We already have a Registered Education Savings Plan (RESP) in Canada, so why not go a little further and offer a Registered Pregnancy Grant (RPG) to all pregnant Canadian citizens? The amount of the grant would be inversely related to the pregnant person's employment history and income.

For example, if the pregnant person has a history of unemployment, and is unemployed during pregnancy, then the government could, for example, provide a maximum grant of $4000 which could only be withdrawn after the baby has been born and registered under the mother's care. Anyone with an income amount over a certain threshold would not be eligible for the grant. Further details would have to be worked out, but in general I think this would be a way to help support and encourage anyone going through an unwanted pregnancy.

If we assume that there are approximately 350,000 births in Canada per year, and around 100,000 abortions in Canada per year, then the RPG would be available to a certain percentage of the 450,000 pregnancies. If the grant is restricted to individuals with low incomes, then one could conservatively estimate that 200,000 people might qualify for an RPG averaging around $2000. This means that the government program would have to shell out $400M per year to expectant mothers.

Is this affordable? Well, it might be if you consider the $2B that was spent on Canada's cancelled long gun registry, or the $685M dollars that Canada recovered in one year by increasing excise taxes on tobacco.

Abortion should not be the only option for unwanted pregnancies. Expecting mothers should receive financial support, which might encourage them to turn away from abortion, and to carry their unborn babies to full term.

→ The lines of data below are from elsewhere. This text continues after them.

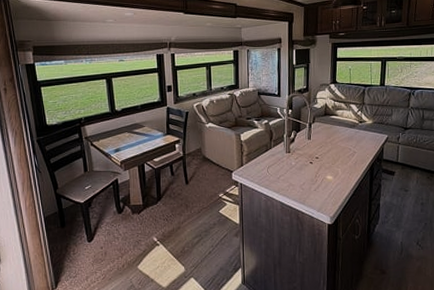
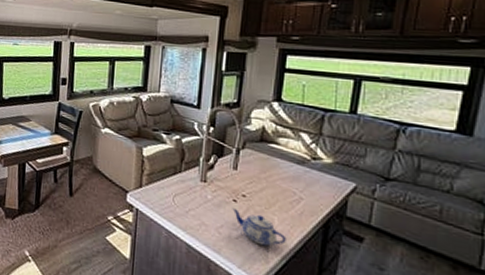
teapot: none [310,168,348,192] -> present [232,207,287,247]

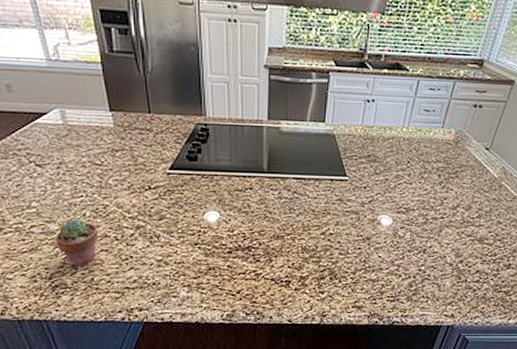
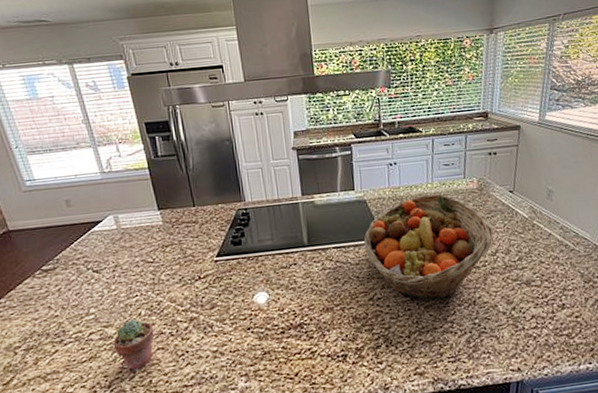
fruit basket: none [325,138,460,245] -> present [363,194,494,301]

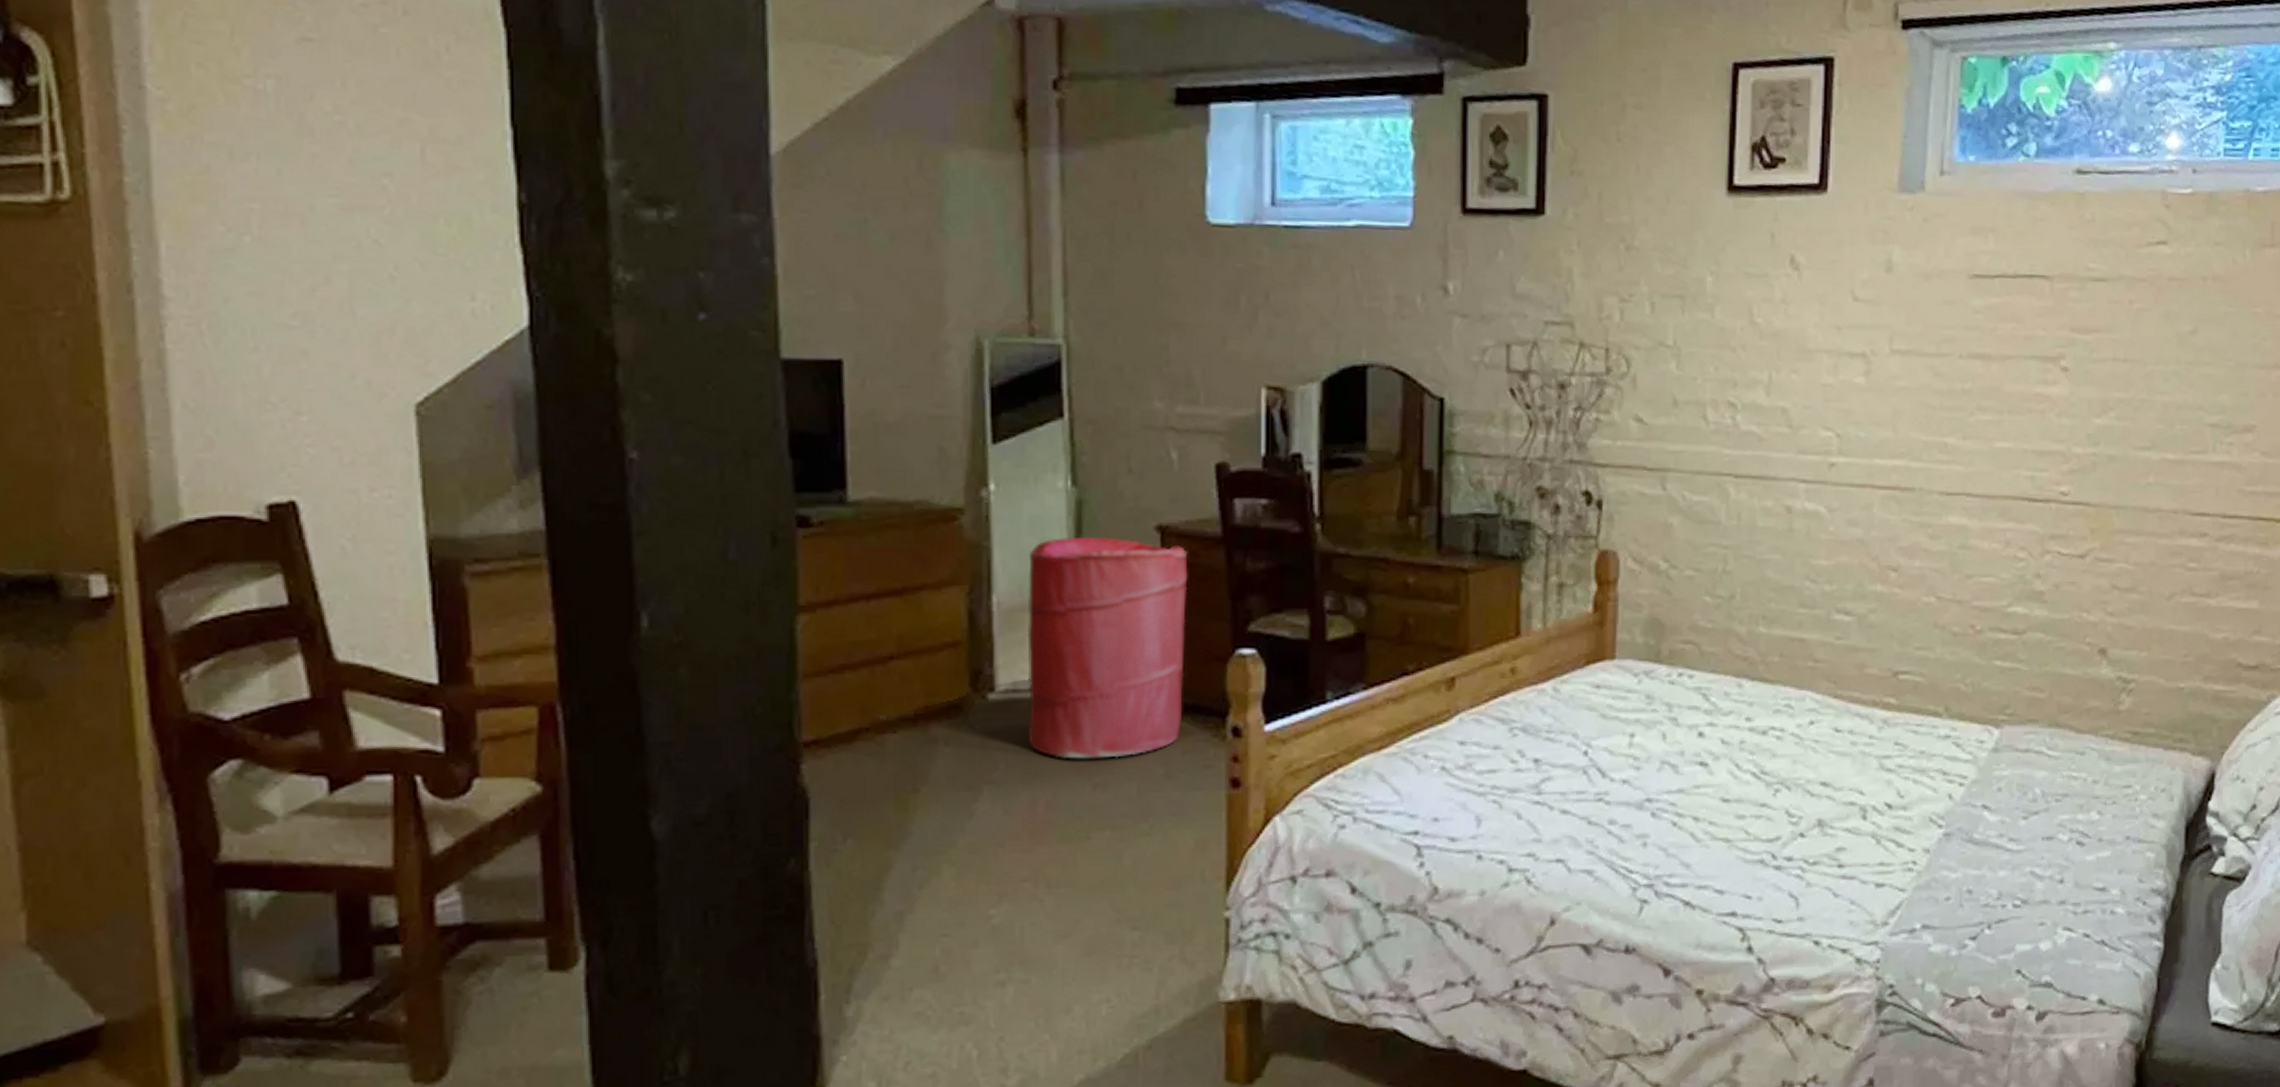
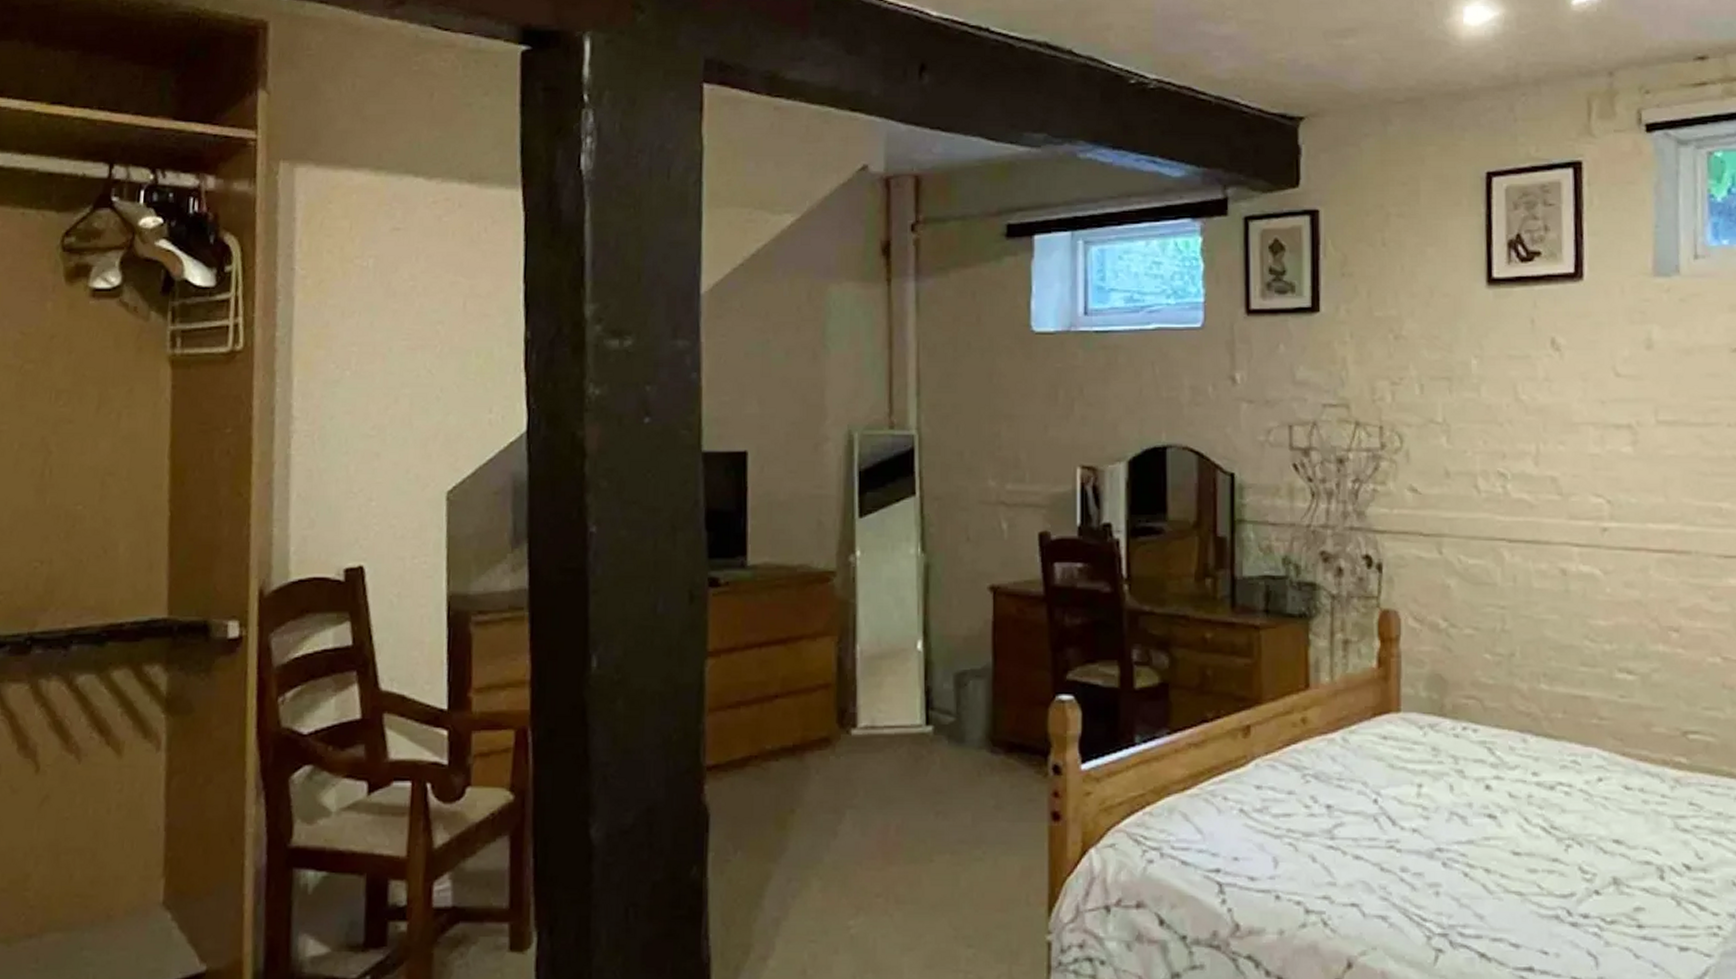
laundry hamper: present [1027,536,1188,759] -> none [882,595,1016,790]

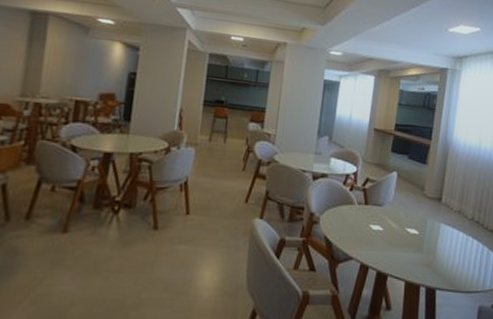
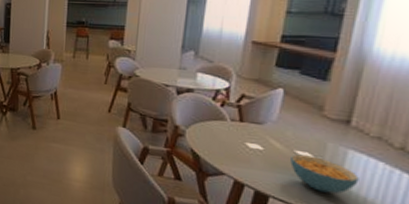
cereal bowl: none [403,231,448,265] -> present [290,154,359,194]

The current Conservative government already shows its strong support of families with the Canada Child Tax Benefit and Universal Child Care Benefit, so a new RPG would be a logical extension of these same benefits.

Ending abortion is better for the Canadian Economy

Canada loses approximately 100,000 people per year from abortion. If abortion rates stay the same over the next 18 years, that translates to 1.8 million citizens that would have been on their way to contributing to the Canadian economy, and paying their fair share of taxes.

Related
A number of other countries facing declining birthrates have offered similar incentives. Australia offers a $4,000 bonus for every baby, and recently proposed to pay all child care costs for women who want to work. Many European countries, including France, Italy and Poland, have offered some combination of bonuses and monthly payments to families.

Some Japanese localities, facing near catastrophic population loss, are offering rich incentives. Yamatsuri, a town of 7,000 just north of Tokyo, offers parents $4,600 for the birth of a child and $460 a year for 10 years. Singapore has a particularly lavish plan: $3,000 for the first child, $9,000 in cash and savings for the second; and up to $18,000 each for the third and fourth.